Likewise, in part 9 of the bill the changes to VCAT around simplifying the processes for the enforcement of VCAT orders and allowing parties to small civil claims to request written reasons are also useful enhancements of VCAT's structure.

Obviously VCAT was established in the mid-1990s as a replacement for the Administrative Appeals Tribunal as a way of establishing a simple, low-cost jurisdiction for small claims to be determined in Victoria. Since the original founding and establishment of VCAT its scope has been expanded through successive statutes which have sought to use VCAT as an appeal body or as a review body in a plethora of ways. There would be probably now hundreds of statutes which vest the review function or the appeal function in VCAT, so it plays a very important role in our justice system as a quasi-judicial body, and any enhancements which allow it to act more efficiently and more effectively and provide, in the case of disputes, easier remedies for parties seeking relief through VCAT and seeking the enforcement of orders through VCAT are a welcome step.

As I said, the coalition does not oppose this bill. It is an omnibus bill. It covers a broad range of matters which arise from the government's review of access to justice. But of course it does not address the issues which are of concern to the community — that is, the community's concerns as to their day-to-day safety and the lack of police resources which have been provided by this government over the last three years and the fact that people do not feel safe on the streets, do not feel safe in their cars due to the carjackings we are seeing and of course do not even feel safe in their homes, as we have seen with the plethora of home invasions over the last three years.

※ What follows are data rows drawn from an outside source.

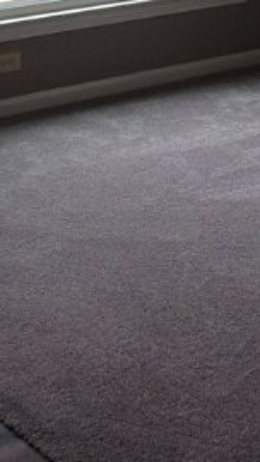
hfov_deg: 12.2
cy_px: 65
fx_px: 1213
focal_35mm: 99
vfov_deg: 21.2
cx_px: 198
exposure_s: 1/60
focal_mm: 3.3
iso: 40
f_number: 2.4
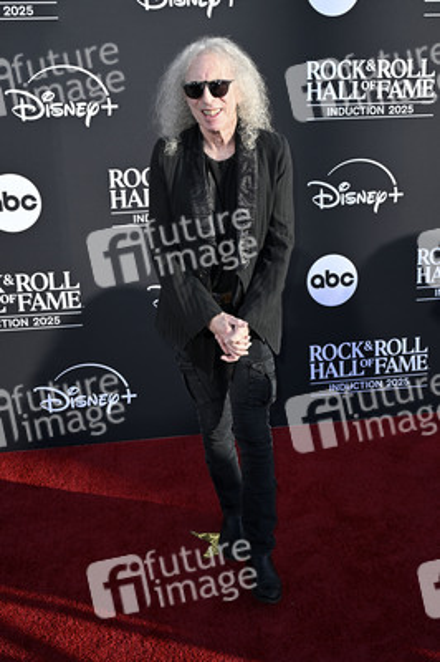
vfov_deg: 51.9
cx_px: 220
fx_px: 679
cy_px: 331
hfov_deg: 35.9
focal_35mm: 37
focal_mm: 37
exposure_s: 1/320
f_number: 8
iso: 250
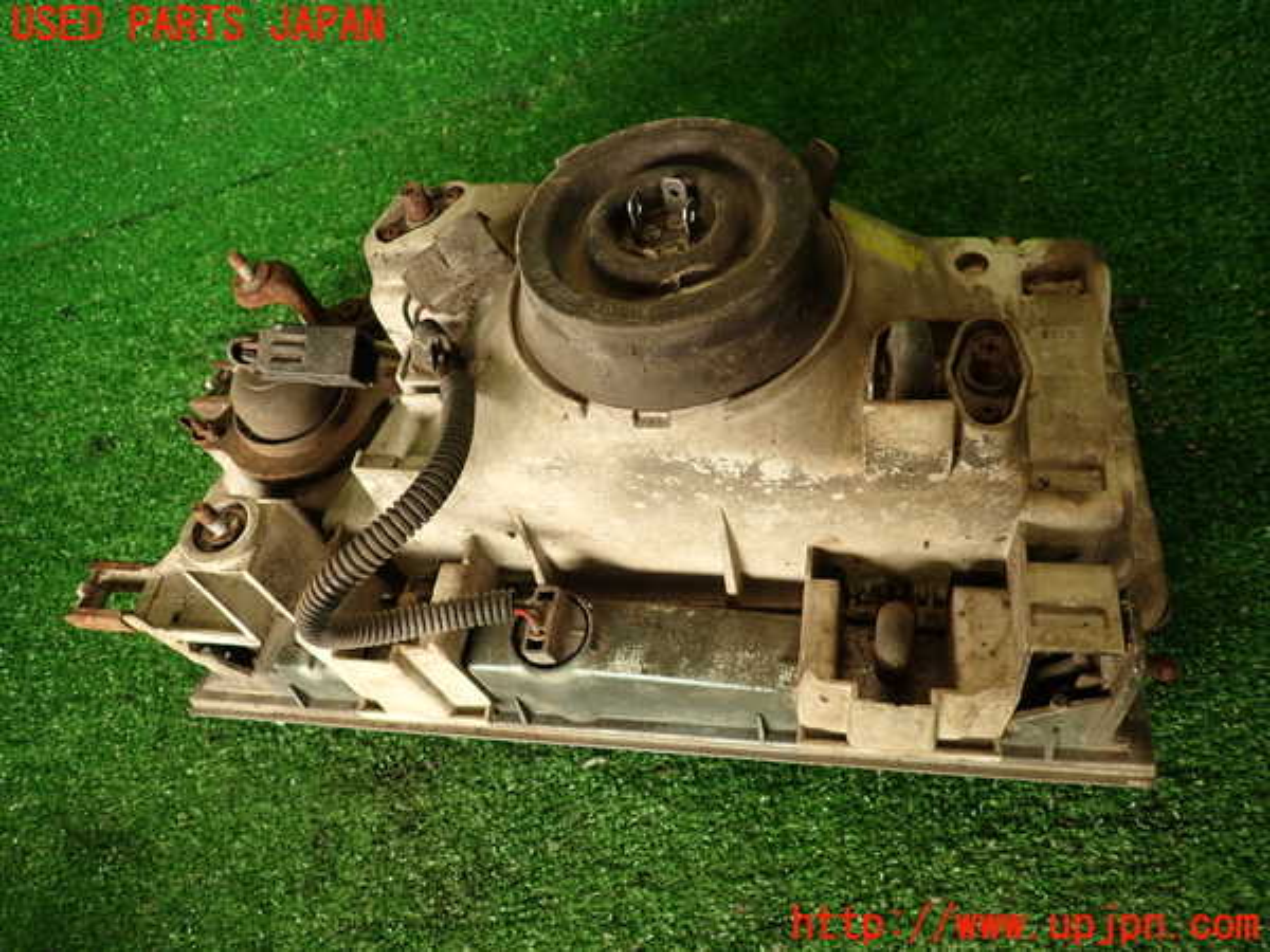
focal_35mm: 25
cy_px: 476
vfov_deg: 54.9
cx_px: 635
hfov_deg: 69.4
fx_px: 917
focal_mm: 4.5
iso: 100
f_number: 2
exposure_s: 1/80
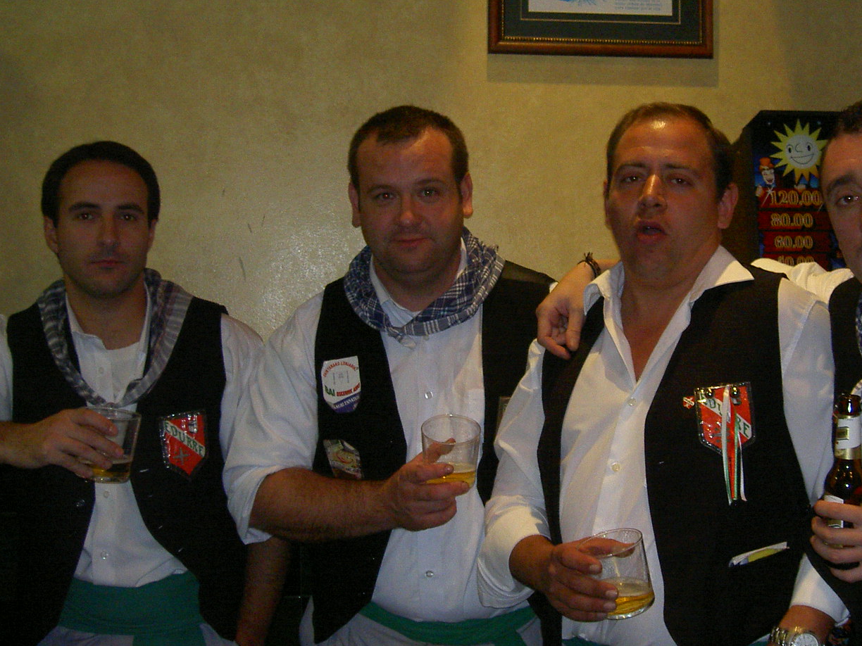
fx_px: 1270
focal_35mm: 51
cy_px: 275
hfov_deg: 37.4
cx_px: 513
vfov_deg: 28.5
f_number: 2.8
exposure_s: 1/59.5
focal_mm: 8
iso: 100
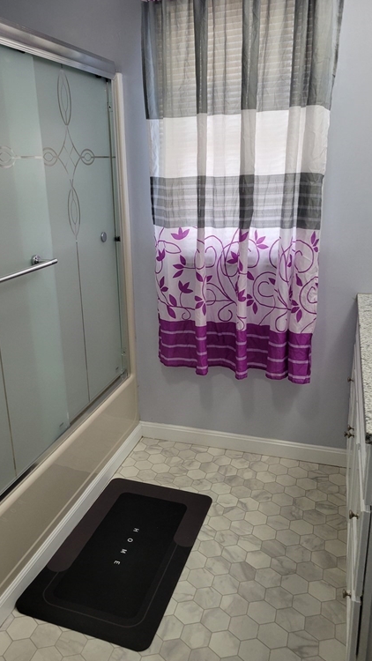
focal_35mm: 29
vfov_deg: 66.1
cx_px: 157
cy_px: 330
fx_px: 508
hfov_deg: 40.1
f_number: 1.8
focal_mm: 5.4
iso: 160
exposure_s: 1/120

So while this bill makes some useful administrative improvements across the sweep of the justice system, it does not address the community's key concerns around justice, it does not address police resources, it does not address the level of crime in the community and it does not address the frustration that the community feels at the way in which the judiciary undertakes its role and the way in which the judiciary consistently does not reflect the expectations of the Victorian community. The only way in which those expectations can be met and the only way in which the expectations of policing in the community can be met is with a change of government in November and a change of policy in those key areas.